Esta constatação ganha ainda mais força a partir da análise de alguns dos documentos localizados no acervo da CNV, disponibilizado no Arquivo Nacional. Em texto dedicado à temática59, o historiador Lucas Pedretti chama atenção, no âmbito das violações perpetradas contra a população negra, para a existência de um documento, no acervo da CNV, intitulado “A repressão aos negros durante a ditadura”60, elaborado por assessores e pesquisadores da comissão. Trata-se de um texto preliminar de treze páginas, em que se buscava demonstrar que “a ditadura agiu no cerceamento da cultura negra e das manifestações políticas e sociais dos variados grupos negros que se organizaram pelos direitos humanos”. Apesar da existência da pesquisa, a mesma não foi aprofundada pela CNV e o texto preliminar tampouco foi incluído ou sequer mencionado no relatório final. Uma decisão política interna que demonstra, nas palavras de Thula Pires, que “no âmbito da CNV, a questão racial não é apresentada de maneira transversal, tal como se evidenciou nas violências perpetradas, muito menos como tratamento apartado”61.
Se, por um lado, a CNV excluiu certos setores sociais de seu escopo investigativo, por outro, atribuiu um tratamento diferenciado a determinadas vítimas da ditadura, em especial aos trabalhadores, camponeses e indígenas. É certo que a CNV incluiu as violações perpetradas contra estes três grupos em suas pesquisas, resultado sobretudo da pressão dos movimentos sociais. Ainda em 2012, a CNV determinou a criação dos Grupos de Trabalho sobre “Ditadura e repressão aos trabalhadores e ao movimento sindical” e “Sobre violações de direitos humanos relacionadas à luta pela terra e contra populações indígenas, por motivações políticas no período compreendido entre 1946-1988”, cujos trabalhos espelharam, em grande medida, o acúmulo de informações organizadas sobretudo por grupos da sociedade civil62. Mas se a CNV teve o êxito de abordar temas tão importantes e complexos, comumente ignorados por comissões da verdade, não se pode deixar de considerar o tratamento diferenciado outorgado a esses grupos no relatório final.

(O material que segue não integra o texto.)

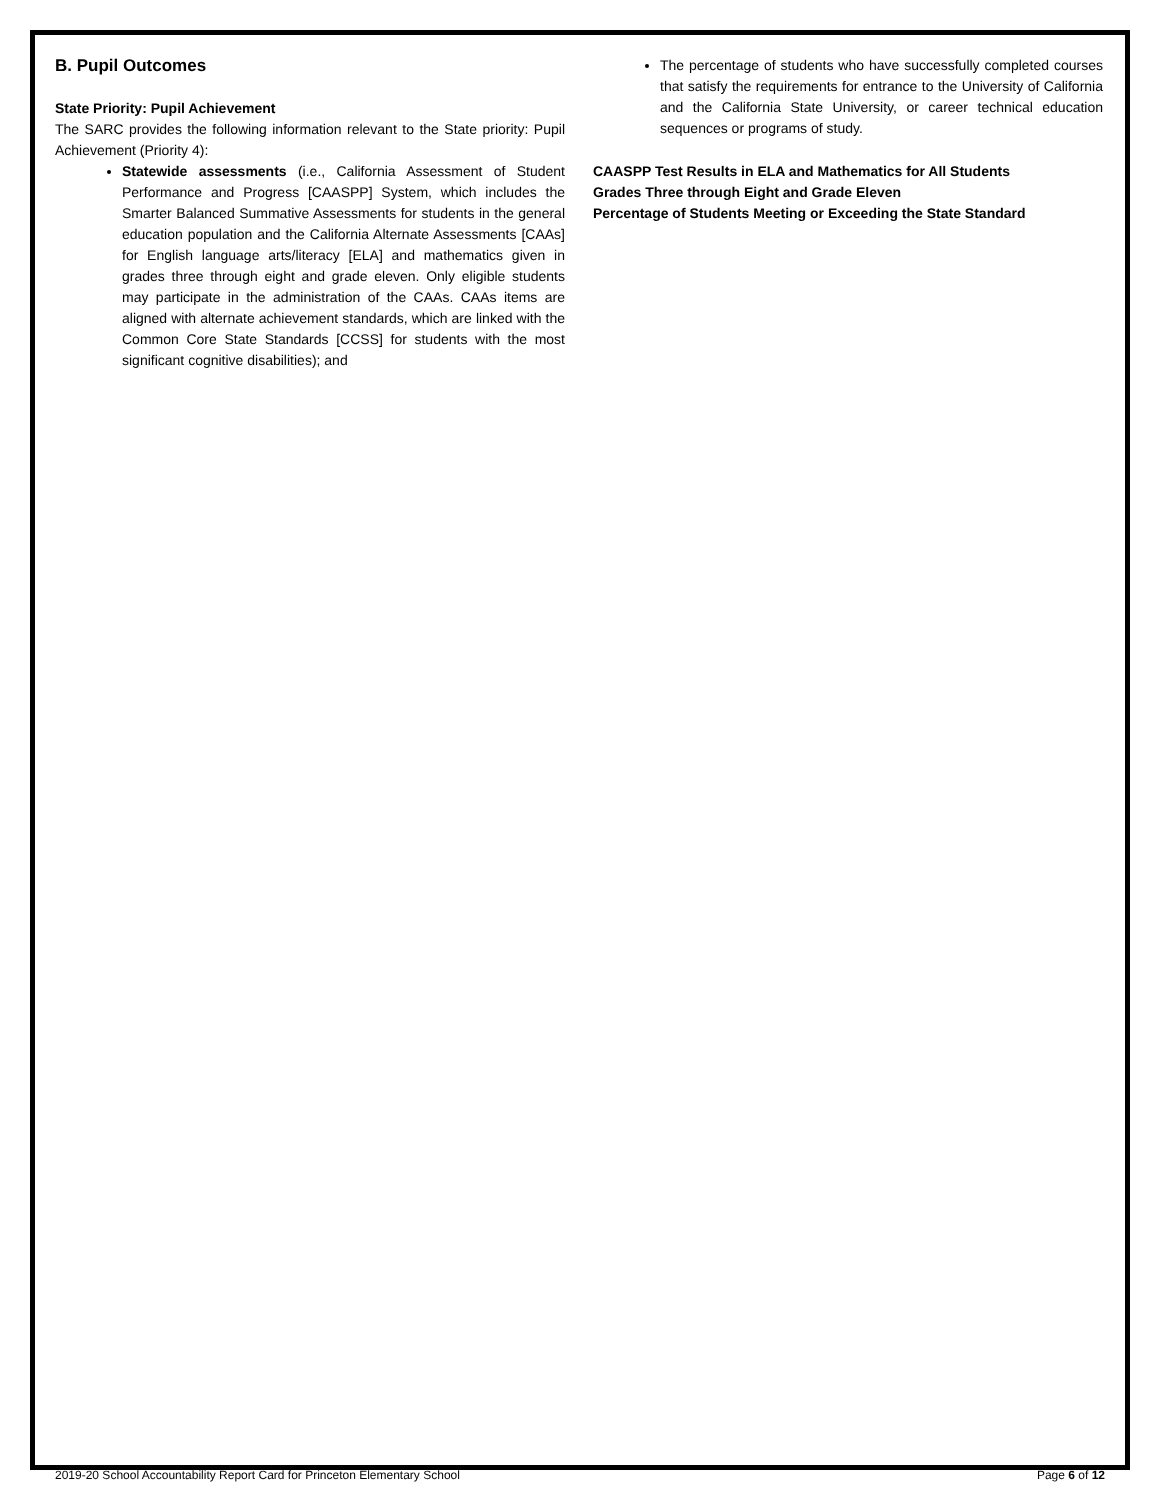B. Pupil Outcomes
State Priority: Pupil Achievement
The SARC provides the following information relevant to the State priority: Pupil Achievement (Priority 4):
Statewide assessments (i.e., California Assessment of Student Performance and Progress [CAASPP] System, which includes the Smarter Balanced Summative Assessments for students in the general education population and the California Alternate Assessments [CAAs] for English language arts/literacy [ELA] and mathematics given in grades three through eight and grade eleven. Only eligible students may participate in the administration of the CAAs. CAAs items are aligned with alternate achievement standards, which are linked with the Common Core State Standards [CCSS] for students with the most significant cognitive disabilities); and
The percentage of students who have successfully completed courses that satisfy the requirements for entrance to the University of California and the California State University, or career technical education sequences or programs of study.
CAASPP Test Results in ELA and Mathematics for All Students
Grades Three through Eight and Grade Eleven
Percentage of Students Meeting or Exceeding the State Standard
2019-20 School Accountability Report Card for Princeton Elementary School Page 6 of 12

As violações perpetradas contra trabalhadores, indígenas e camponeses foram inseridas no volume II do relatório final. Enquanto o volume I e o volume III foram incorporados como uma verdade oficial produzida pela CNV como órgão de Estado, o volume II de seu relatório consistiu, de maneira excepcional, numa coletânea de textos publicados sob a autoria individual de algum de seus conselheiros (sem que sua autoria fosse atribuída à CNV como órgão de Estado). Segundo consta expressamente em sua introdução, o volume II contém:
um conjunto de textos produzidos sob a responsabilidade individual de alguns dos conselheiros da Comissão. Inclusive parte desses textos foi elaborada a partir da atividade desenvolvida por grupos de trabalho constituídos no âmbito da própria Comissão, integrando vítimas, familiares, pesquisadores ou interessados na memória dos temas e das pessoas investigados.63
A razão para tal distinção, apesar de alegadamente metodológica, consistiu mais uma vez em uma decisão política. Com feito, a estrutura do relatório final acabou por criar dois tipos de vítimas: as vítimas do volume I (que abrange principalmente questões relacionadas aos militantes políticos, membros de partidos e organizações de esquerda torturados, desaparecidos ou mortos) e as vítimas do volume II (dentre elas, trabalhadores, camponeses e povos indígenas). Enquanto os mortos e desaparecidos do volume I tem sua história de vida e de militância política posteriormente contemplada no volume III (que aborda individualmente suas biografias, expondo as fotos das vítimas e informações sobre sua vida política), as vítimas fatais do volume II, como é o caso dos indígenas e camponeses assassinados pela ditadura, permanecem em sua grande maioria sem nome, rosto ou história a ser contada. A situação é ainda mais problemática se considerarmos que o volume III do relatório final (tido como produto oficial da CNV) reconheceu 434 vítimas fatais da ditadura, excluindo as 8.350 vítimas indígenas, mencionadas no volume II.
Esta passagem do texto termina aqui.